Can you quote the records word for word, starting at the line that contains "Набор 7 пар" and ending at the line that contains "Győr - A Beton", with the pictures left out?

_Records for this task_.
┄┄┄┄┄┄┄┄┄┄
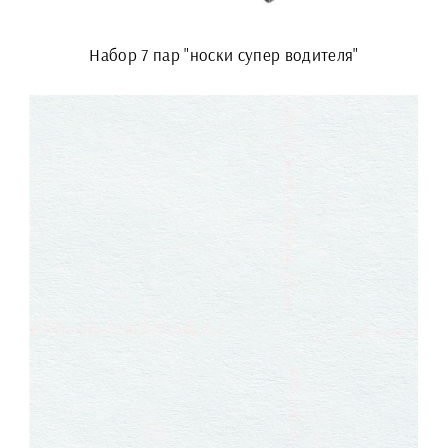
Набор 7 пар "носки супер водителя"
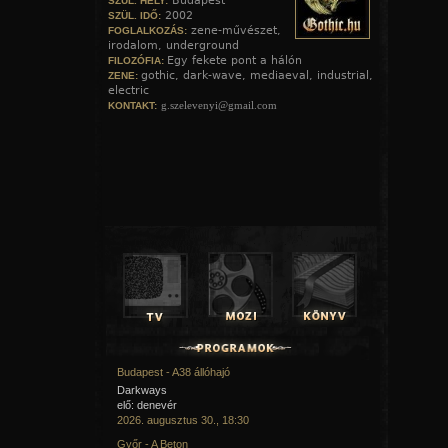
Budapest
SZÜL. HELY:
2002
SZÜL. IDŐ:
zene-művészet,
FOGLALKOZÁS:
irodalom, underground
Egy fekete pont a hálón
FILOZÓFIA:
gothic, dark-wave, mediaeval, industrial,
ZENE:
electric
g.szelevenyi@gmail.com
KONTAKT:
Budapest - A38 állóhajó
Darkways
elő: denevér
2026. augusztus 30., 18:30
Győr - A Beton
┄┄┄┄┄┄┄┄┄┄
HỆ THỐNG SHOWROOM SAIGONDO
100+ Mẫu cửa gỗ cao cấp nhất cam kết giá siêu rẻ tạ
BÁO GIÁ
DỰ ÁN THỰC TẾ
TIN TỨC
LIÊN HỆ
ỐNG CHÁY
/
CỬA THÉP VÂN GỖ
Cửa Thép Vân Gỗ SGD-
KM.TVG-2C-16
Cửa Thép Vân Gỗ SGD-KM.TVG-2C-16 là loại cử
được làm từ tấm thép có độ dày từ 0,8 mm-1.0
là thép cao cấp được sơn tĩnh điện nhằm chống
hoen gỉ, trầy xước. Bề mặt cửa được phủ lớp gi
┄┄┄┄┄┄┄┄┄┄
_Task answer_.
Набор 7 пар "носки супер водителя"
Budapest
SZÜL. HELY:
2002
SZÜL. IDŐ:
zene-művészet,
FOGLALKOZÁS:
irodalom, underground
Egy fekete pont a hálón
FILOZÓFIA:
gothic, dark-wave, mediaeval, industrial,
ZENE:
electric
g.szelevenyi@gmail.com
KONTAKT:
Budapest - A38 állóhajó
Darkways
elő: denevér
2026. augusztus 30., 18:30
Győr - A Beton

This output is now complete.